A simple, small (in terms of runtime size) refcounting GC does better than an equally simple tracing GC, and simple refcounting has the advantage of a significantly lower heap footprint (a tracing GC uses heap overhead to drastically reduce the cost of memory management). There is also the assumption is that Rust/C++ applications will not make heavy use of GC, all the more reason to use a simple, low-footprint one, in-line with its "cost-free abstraction" philosophy.

vardump · on May 16, 2019

Atomic refcounting consumes global, system wide resource of inter-core and inter-CPU (like QPI) communication. 20M-50M of those events per second can render your 4 CPU 128 core system frozen.

Also just freeing memory can create a surprisingly long pause. Depends on allocator, of course.

cesarb · on May 16, 2019

> Atomic refcounting consumes global, system wide resource of inter-core and inter-CPU (like QPI) communication.

Forgive me if I'm wrong, but wouldn't reference counters consume these global resources only when there's contention for the cacheline? Once the cacheline is in an exclusive state, there's no need to go outside the core at all.

tlb · on May 16, 2019

Yes, and refcounting creates false contention. For example, a global config object is constantly having its refcount bumped up and down every time someone dereferences it, even though the actual contents are read-only.

There are ways to mitigate this, but they’re complex.

wwright · on May 17, 2019

This is actually an excellent case where Rust can help you completely remove the need to lock and help you keep your memory safe — if you can make it clear that your config object will live longer than all threads referencing it (which shouldn’t be hard if it is truly global), then Rust will let you share it among all threads with no further overhead at all, for programmer or processor.

steveklabnik · on May 17, 2019

One interesting thing about rust here is that you can mitigate refcount traffic, since you can also take a regular reference to the data. You only need to increment/decrement on actual ownership stuff.

vardump · on May 17, 2019

You're correct. I simplified it a bit.

The point still stands, though. There's not much contention resources available, so if high system performance is desired, one should look for alternatives to avoid creating chatter between cores and CPU sockets.

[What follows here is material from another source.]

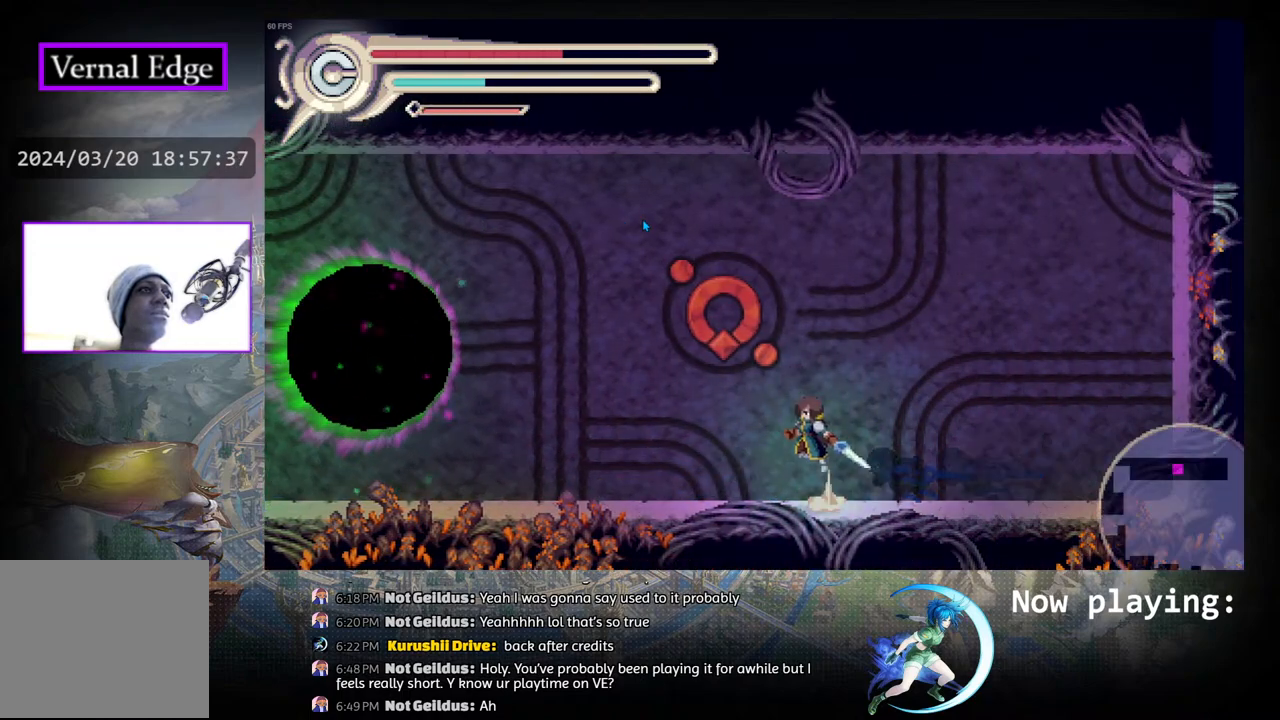
{"buttons": ["DPAD_LEFT"], "left_stick": "center", "right_stick": "center", "events": [[133, "CIRCLE", "up"], [183, "CROSS", "down"], [333, "CROSS", "up"]]}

kazinator · on May 17, 2019

When you have some object O that has a reference to a set of hundreds of thousands of other objects, and drop the last reference on O, you don't know how many of those other objects will also be traversed and have their reference hit zero. It could be none of them; it could be all of them.

JoeAltmaier · on May 16, 2019

There are some fundamental optimizations we don't even think about any more. E.g. the first class I wrote in C++ was a simple container for a byte, with a constructor, a getter and a conversion to int. Then in main() I declared one locally, constructed with 'true'. Then I returned that object as the return code.

Imagine my surprise when the generated code was simply

mov AX, 0xFF

ret

Three or four bytes of code! So some abstractions, encapsulation for instance, provide the user with guarantees but can cost absolutely nothing.

metafunctor · on May 16, 2019

I really enjoyed the zero cost abstractions in Standard ML achieved by the whole-program optimizing MLton compiler (and I have a t-shirt to prove it). It's amazing how one can define clean, abstract, type-safe module hierarchies that still boil down to very, very efficient machine code that's just inches away from hand-written C code in terms of raw performance.

The zero runtime cost, of course, was paid in compilation time. With some tricks, it wasn't a big problem in practice, though.

kristianp · on May 16, 2019

Pardon my ignorance, but don't that family of languages suffer from the overhead of boxing?

aeneasmackenzie · on May 17, 2019

They can unbox sometimes, especially compiling with MLton or stalin. There's research papers on specifying boxedness explicitly still in the MLish framework but no real implementations afaik

xelxebar · on May 17, 2019

Along these lines is an intermediate language called Morte[0], developed by Gabriel Gonzalez, well known in the Haskell community. It seems to still be getting some love.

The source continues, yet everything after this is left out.